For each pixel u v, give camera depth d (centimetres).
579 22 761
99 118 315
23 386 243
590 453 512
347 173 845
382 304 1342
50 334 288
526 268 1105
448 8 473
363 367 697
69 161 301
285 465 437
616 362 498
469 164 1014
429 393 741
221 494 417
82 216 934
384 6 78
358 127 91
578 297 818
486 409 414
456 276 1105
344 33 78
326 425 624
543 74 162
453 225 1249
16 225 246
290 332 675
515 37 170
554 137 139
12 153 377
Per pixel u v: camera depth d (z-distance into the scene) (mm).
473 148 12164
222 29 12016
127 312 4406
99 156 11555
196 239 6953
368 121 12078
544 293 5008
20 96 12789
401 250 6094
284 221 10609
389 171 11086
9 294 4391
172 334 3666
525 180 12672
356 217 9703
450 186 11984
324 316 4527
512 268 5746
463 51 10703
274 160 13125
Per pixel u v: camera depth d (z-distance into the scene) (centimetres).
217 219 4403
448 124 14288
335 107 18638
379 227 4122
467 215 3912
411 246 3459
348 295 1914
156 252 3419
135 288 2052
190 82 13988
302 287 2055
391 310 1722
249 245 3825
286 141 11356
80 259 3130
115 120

> [What to work on]
Please type the entries above out again exactly.

> [Answer area]
For each pixel u v, give camera depth d (centimetres).
579 22 761
99 118 315
23 386 243
590 453 512
347 173 845
382 304 1342
50 334 288
526 268 1105
448 8 473
363 367 697
69 161 301
285 465 437
616 362 498
469 164 1014
429 393 741
221 494 417
82 216 934
384 6 78
358 127 91
578 297 818
486 409 414
456 276 1105
344 33 78
326 425 624
543 74 162
453 225 1249
16 225 246
290 332 675
515 37 170
554 137 139
12 153 377
Per pixel u v: camera depth d (z-distance into the scene) (mm).
473 148 12164
222 29 12016
127 312 4406
99 156 11555
196 239 6953
368 121 12078
544 293 5008
20 96 12789
401 250 6094
284 221 10609
389 171 11086
9 294 4391
172 334 3666
525 180 12672
356 217 9703
450 186 11984
324 316 4527
512 268 5746
463 51 10703
274 160 13125
Per pixel u v: camera depth d (z-distance into the scene) (centimetres).
217 219 4403
448 124 14288
335 107 18638
379 227 4122
467 215 3912
411 246 3459
348 295 1914
156 252 3419
135 288 2052
190 82 13988
302 287 2055
391 310 1722
249 245 3825
286 141 11356
80 259 3130
115 120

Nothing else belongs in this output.